My latest book offers a radical new reading of the emergence of modern South Asia, one in which the interaction between climate and the economy takes the centrestage.
The central claim of the book is that a struggle to mitigate poverty and inequality in access to water, a condition that the tropical-monsoon climate made universal, delivered economic and population growth in South Asia, at the cost of environmental damage and political strife. Greater water security was achieved not by top-down intervention, but a range of movements that coincided and took shape after 1880: famine relief operations, equality movements, urban water systems, canals and dams, laws about water access, and technologies of conservation. Governments of mainland South Asia inherited and strengthened the legacy, and strengthened it, by building hundreds more dams for example. Per head water use increased from 200 to 800 cubic metres over 1885-2015. But that achievement came with costs: renewable water availability fell sharply, dams had side-effects, canals had limited capacity, urban projects caused disputes with farmers.
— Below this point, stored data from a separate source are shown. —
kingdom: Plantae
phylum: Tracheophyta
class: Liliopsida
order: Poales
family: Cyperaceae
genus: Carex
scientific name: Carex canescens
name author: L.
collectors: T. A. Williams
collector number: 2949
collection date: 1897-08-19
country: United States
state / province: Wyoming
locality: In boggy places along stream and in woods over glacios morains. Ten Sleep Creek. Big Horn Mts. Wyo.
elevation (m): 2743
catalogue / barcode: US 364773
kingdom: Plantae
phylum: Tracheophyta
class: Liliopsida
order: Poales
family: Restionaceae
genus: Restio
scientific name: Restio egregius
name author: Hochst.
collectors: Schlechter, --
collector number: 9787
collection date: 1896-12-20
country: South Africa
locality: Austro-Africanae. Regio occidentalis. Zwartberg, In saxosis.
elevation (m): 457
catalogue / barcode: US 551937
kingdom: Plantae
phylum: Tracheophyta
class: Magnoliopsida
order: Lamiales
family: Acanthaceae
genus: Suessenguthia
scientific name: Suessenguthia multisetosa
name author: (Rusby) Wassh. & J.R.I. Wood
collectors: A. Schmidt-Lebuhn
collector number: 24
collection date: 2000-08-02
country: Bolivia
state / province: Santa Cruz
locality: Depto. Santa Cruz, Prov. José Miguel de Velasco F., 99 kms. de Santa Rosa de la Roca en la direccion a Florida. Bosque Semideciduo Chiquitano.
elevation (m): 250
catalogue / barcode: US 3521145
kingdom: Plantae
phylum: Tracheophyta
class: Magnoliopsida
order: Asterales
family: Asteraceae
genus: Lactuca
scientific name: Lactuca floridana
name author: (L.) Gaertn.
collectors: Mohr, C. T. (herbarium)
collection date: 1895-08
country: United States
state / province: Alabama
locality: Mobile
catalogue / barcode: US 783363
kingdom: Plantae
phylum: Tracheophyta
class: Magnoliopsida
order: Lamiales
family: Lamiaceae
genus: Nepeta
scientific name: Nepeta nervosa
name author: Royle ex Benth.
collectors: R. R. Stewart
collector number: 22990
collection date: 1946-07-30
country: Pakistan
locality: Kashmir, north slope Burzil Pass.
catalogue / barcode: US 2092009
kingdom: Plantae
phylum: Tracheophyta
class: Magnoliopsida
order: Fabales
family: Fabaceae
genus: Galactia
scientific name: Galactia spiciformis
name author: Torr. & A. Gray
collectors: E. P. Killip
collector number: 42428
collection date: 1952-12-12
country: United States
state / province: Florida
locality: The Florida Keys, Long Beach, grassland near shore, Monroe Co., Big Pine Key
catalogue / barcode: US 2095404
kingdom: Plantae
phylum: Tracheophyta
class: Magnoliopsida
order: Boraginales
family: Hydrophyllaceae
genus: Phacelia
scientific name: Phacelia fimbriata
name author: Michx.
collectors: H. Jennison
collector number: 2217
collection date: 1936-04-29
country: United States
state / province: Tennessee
This whole story has important lessons for economic historians, who often believe that the third world failed to become rich like the western world because it lacked the things that made the western world rich – fossil fuel, colonial power, and enlightenment. This is a wrong premise. The poor tropics had a problem to solve, aridity and unreliable seasonal water supply, that the western world did not face. There is no unified theory of economic growth. Things that made the West rich do not explain the poverty of the tropics. Wider access to water played as important a role in Indian economic history as fossil fuel extraction played in the economic emergence of Britain.